Think back to that first stumbling block that you ever faced. You know that one episode in the sand box, school yard, park or anything alike. Do you remember how you faced it? What you did? Did you cry out for help, then wipe away those tears, dust yourself off and look the word NO, or the IDEA OF FAILURE in the face and say THAT'S NOT HOW THIS IS GOING TO GO DOWN. Or did you cry, walk away and just think if I have to work for it, it's not worth it. What did you do? Do you remember?
Just take a moment to think about it.
This week, I had the chance to hear some awesome successful entrepreneurs talk about their experiences as part of Chicago's Ideas Week. And one of the speakers talked about how he could look back to the way he hustled and sold baseball cards as a kid and realized in his older age that the way he acted then was completely representative of how he reacted to challenges in his life now. And then he asked us all to think about it in terms of ourselves. Did we all think that how we reacted 20 odd years ago was representative of how we reacted now to the challenges that we face in our lives?
In all honesty, I thought about it for a long time. And likely because I wasn't sure what my definition of a challenge was as a kid. I mean was I challenged when my parents forced me to eat all the yucky Indian food off my plate before I could leave the kitchen at dinner time. Or was I challenged at school when I struggled to be, look or act like the cool kids.

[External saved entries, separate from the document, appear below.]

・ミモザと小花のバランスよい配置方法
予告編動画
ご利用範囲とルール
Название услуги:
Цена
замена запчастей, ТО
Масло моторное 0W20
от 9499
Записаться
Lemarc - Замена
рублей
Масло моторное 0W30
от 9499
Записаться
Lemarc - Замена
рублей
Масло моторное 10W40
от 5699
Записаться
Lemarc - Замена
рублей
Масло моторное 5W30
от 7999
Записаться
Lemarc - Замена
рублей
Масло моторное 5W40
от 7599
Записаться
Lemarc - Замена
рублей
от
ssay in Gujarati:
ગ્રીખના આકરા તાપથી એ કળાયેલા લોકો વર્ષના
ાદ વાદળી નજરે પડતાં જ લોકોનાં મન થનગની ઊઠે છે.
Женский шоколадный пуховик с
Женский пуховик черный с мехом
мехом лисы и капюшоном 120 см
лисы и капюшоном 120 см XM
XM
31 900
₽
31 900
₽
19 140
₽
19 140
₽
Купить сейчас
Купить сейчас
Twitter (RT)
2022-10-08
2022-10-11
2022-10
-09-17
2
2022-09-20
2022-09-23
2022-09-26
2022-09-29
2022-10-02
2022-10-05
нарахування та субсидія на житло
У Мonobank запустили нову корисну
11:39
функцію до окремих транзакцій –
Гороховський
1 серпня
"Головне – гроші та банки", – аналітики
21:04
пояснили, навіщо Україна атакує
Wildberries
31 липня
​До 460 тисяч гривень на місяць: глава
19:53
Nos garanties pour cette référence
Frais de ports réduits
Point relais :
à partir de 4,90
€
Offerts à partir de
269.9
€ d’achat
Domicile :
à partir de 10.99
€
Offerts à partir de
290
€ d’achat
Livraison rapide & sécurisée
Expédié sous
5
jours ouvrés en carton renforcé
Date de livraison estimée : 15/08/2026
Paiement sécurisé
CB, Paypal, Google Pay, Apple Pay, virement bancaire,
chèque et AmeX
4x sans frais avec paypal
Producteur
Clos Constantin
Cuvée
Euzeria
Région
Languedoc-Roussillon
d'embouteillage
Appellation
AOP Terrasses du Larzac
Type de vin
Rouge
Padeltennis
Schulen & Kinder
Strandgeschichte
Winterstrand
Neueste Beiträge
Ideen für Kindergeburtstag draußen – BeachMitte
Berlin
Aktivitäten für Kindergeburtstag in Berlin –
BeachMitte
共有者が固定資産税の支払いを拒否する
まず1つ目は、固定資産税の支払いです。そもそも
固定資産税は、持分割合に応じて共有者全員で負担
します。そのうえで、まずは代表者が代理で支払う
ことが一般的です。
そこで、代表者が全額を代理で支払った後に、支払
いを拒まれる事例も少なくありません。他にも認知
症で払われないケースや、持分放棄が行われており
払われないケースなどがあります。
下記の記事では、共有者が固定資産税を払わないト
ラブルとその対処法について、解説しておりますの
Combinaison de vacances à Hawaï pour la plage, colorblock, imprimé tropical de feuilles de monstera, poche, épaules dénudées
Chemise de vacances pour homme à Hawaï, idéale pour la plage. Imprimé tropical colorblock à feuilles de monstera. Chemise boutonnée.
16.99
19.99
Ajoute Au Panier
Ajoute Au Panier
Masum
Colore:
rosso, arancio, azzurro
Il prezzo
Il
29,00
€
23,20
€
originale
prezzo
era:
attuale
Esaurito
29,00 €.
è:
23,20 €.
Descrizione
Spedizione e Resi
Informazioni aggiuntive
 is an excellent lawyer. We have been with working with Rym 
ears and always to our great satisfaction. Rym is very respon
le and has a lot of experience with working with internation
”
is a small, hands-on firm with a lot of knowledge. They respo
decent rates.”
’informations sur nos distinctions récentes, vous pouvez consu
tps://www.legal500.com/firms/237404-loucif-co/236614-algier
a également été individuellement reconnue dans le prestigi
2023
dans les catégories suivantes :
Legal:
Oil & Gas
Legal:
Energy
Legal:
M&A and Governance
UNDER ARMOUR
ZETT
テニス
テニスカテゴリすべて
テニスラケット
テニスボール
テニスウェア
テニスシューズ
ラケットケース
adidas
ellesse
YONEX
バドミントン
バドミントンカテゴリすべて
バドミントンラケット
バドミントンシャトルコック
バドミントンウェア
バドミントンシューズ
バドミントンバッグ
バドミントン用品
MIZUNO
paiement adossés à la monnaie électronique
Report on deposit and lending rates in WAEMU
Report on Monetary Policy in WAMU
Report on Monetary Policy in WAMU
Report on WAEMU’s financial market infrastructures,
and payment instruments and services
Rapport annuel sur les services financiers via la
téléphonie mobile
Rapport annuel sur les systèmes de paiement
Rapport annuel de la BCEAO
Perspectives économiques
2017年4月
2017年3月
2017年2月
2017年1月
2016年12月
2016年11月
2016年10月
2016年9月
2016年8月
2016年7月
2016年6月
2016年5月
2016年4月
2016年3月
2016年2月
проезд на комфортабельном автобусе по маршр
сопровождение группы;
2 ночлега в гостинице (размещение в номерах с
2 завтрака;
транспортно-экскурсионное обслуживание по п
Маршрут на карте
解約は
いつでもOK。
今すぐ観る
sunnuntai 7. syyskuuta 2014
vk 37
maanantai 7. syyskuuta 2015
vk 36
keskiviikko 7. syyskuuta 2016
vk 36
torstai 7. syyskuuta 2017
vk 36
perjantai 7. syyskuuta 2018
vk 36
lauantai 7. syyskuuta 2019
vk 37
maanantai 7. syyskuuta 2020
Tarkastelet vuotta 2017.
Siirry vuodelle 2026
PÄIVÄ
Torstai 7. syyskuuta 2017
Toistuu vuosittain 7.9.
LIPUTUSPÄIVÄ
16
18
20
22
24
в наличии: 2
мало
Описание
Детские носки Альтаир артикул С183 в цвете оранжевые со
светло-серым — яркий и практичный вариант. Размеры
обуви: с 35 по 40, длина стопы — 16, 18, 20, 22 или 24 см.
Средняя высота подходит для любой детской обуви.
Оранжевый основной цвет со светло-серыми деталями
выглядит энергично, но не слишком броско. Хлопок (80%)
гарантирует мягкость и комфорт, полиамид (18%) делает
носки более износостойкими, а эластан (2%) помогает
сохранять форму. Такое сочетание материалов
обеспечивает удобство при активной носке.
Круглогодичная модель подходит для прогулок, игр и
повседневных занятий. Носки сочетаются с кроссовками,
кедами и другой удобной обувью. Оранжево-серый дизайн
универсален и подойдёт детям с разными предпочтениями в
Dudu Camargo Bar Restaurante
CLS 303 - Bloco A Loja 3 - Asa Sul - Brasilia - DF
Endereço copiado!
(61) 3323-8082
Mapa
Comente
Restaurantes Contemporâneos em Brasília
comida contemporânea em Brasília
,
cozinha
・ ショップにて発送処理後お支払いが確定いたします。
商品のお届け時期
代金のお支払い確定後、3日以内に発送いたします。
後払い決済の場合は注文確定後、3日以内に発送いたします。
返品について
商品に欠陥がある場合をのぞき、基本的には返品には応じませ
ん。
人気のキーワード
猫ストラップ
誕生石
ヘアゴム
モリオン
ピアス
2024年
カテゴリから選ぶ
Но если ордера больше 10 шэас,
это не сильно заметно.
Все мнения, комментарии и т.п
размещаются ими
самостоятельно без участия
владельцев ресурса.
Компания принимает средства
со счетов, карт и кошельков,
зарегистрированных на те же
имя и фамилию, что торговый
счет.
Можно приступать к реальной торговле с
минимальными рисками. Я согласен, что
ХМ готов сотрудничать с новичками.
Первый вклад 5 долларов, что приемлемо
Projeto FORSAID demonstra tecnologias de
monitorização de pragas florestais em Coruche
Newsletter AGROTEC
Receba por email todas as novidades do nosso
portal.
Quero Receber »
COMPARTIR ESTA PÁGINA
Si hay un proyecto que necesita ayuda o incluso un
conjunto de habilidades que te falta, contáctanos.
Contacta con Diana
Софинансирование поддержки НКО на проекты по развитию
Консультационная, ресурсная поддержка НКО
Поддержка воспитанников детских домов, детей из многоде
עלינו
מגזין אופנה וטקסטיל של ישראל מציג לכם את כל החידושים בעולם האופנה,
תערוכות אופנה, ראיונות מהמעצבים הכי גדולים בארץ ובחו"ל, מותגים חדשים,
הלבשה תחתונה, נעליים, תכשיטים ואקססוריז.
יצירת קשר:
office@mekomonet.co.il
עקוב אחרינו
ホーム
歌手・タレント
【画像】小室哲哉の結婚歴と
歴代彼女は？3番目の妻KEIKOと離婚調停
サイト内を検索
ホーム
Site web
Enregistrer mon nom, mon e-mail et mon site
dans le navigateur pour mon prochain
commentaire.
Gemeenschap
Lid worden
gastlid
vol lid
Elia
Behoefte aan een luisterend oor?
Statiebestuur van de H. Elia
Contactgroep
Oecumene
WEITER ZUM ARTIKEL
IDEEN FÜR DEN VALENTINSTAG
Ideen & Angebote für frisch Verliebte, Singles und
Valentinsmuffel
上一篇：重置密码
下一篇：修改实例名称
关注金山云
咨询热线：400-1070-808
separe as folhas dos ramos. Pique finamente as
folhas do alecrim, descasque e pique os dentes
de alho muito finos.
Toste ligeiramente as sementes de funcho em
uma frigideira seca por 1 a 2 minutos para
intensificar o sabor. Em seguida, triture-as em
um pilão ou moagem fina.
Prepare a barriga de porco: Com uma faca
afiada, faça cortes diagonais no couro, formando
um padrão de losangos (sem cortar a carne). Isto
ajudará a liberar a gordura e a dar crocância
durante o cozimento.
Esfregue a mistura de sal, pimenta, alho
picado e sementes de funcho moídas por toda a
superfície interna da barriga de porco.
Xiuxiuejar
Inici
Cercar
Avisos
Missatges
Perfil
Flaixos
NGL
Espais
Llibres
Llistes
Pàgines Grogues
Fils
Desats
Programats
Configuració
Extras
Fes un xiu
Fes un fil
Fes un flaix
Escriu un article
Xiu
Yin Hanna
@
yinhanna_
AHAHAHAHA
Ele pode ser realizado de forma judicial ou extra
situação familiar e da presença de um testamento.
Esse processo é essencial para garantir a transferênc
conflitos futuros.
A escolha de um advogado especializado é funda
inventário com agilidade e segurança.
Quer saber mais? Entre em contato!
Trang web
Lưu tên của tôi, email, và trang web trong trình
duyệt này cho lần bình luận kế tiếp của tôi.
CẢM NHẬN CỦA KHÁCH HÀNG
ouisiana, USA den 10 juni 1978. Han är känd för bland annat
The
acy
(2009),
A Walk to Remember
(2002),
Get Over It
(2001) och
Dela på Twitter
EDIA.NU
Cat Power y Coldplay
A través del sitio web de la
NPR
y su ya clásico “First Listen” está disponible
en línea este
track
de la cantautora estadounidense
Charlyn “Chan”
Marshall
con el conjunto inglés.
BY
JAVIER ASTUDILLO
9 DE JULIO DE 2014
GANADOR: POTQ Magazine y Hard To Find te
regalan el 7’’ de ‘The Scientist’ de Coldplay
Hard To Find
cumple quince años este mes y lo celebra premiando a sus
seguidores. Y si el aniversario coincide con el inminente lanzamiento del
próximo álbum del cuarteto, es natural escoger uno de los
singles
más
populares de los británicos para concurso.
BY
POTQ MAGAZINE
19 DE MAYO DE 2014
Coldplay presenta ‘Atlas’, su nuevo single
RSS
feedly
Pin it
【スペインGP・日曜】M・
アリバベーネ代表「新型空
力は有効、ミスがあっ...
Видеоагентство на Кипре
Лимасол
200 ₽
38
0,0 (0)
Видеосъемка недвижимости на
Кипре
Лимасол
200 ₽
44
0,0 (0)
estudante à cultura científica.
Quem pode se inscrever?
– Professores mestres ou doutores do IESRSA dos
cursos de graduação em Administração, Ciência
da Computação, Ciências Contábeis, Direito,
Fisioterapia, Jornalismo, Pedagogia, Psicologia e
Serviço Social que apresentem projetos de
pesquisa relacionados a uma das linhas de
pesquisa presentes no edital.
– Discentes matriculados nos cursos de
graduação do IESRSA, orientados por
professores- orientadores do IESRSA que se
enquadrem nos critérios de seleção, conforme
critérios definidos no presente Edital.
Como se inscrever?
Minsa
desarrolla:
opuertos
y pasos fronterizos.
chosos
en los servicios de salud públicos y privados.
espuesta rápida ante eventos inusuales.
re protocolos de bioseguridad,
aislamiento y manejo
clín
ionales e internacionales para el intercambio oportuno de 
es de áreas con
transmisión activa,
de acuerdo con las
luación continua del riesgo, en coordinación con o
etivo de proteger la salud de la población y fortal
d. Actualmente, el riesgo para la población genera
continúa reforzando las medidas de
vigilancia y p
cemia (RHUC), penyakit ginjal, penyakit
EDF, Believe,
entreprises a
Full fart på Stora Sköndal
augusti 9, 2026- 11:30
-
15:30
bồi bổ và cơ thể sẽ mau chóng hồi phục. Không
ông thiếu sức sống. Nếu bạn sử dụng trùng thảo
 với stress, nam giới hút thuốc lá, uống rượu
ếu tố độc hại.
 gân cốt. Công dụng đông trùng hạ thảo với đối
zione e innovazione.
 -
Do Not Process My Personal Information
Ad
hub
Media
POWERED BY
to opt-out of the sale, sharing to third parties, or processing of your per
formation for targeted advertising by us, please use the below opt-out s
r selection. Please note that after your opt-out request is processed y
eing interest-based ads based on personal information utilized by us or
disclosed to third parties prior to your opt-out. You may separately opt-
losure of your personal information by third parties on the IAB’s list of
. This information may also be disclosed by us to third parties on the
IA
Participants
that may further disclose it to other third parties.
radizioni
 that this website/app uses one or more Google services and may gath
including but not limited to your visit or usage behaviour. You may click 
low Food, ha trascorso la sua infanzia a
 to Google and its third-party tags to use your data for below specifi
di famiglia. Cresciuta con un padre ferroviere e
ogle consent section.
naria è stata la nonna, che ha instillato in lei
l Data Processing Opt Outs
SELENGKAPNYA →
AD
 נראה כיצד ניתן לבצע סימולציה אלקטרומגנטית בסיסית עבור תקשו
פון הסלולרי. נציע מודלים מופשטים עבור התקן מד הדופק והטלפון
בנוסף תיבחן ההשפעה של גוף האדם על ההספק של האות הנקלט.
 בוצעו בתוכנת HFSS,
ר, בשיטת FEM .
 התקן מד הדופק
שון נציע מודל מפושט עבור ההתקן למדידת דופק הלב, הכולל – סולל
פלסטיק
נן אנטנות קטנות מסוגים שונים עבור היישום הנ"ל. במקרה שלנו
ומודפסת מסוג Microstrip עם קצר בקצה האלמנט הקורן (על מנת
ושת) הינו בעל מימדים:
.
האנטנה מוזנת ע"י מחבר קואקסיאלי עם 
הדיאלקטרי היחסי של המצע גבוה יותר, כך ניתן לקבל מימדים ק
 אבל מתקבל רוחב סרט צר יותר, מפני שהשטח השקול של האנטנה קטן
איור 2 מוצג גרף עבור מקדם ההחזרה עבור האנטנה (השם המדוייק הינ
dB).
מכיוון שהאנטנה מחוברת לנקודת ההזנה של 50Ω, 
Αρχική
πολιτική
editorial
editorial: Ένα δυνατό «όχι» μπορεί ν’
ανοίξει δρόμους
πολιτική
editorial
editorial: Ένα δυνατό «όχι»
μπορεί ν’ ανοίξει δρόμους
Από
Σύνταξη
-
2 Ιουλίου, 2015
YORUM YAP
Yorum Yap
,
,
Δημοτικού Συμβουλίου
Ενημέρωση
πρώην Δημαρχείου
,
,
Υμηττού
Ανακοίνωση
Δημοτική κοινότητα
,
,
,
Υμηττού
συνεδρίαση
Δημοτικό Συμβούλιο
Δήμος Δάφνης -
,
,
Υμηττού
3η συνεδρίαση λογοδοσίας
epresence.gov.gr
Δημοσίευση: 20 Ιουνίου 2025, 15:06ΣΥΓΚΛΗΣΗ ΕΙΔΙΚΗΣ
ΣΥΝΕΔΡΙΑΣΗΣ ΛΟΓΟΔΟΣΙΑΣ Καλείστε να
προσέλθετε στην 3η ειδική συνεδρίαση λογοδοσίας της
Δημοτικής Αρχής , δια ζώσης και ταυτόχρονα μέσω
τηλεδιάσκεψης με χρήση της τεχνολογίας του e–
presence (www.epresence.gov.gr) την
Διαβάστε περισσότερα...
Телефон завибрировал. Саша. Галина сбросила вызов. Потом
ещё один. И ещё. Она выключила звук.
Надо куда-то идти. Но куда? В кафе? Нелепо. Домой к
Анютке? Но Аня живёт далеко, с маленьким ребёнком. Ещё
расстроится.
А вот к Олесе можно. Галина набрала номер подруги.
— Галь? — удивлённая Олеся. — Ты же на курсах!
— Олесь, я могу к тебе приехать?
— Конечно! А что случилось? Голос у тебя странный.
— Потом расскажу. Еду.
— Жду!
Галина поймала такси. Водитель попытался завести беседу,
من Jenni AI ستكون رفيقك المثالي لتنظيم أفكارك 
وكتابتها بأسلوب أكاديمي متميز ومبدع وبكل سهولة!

What was it?
Truthfully after thinking about it for some time, I realized that every single one of those elementary moments (e.g. learning how I could make my "plate" appear empty so I could be allowed to leave the dinner table), was a challenge and if I thought about it carefully, the way I acted then was and is the way I act now. I think the only difference is that now I feel fearless and pretty much unstoppable. I have the confidence I wished I had as a kid and while my palms still get a bit sweaty, I do react the same exact way.
So what is my reaction? Well when I think back to the Indian food I was forced to finish off my plate, I started off crying, you know the good old girl kinds of tears that get you pretty much out of everything and anything. And then after that worked a few times, I realized just how exhausting crying like that was. I mean I know I am dramatic by nature, but an actress I am not, and I just can't cry on command like that every single day. So then I realized I had a choice. I either give in and let my parents win or I come up with a solution. And a solution I came up with (annnd not one I can openly share online with fear of my parents finding out, lol), NO ONE was going to stand in the way of me getting to my late night TV, especially not GROSS INDIAN FOOD. And after that if I look at all the struggles and all the challenges I have faced since those very days, I have never given up. I have stayed so completely committed to the things I want and have just learned to look challenges in the face with creativity, determination and belief. If I want it to happen it's going to happen one way or another. No one, no how, no anything is and was ever going to stand in my way.
So what was it for you? That first challenge, that first stumbling block? And did you act the same way then that you do now? And if not, do you wish you did?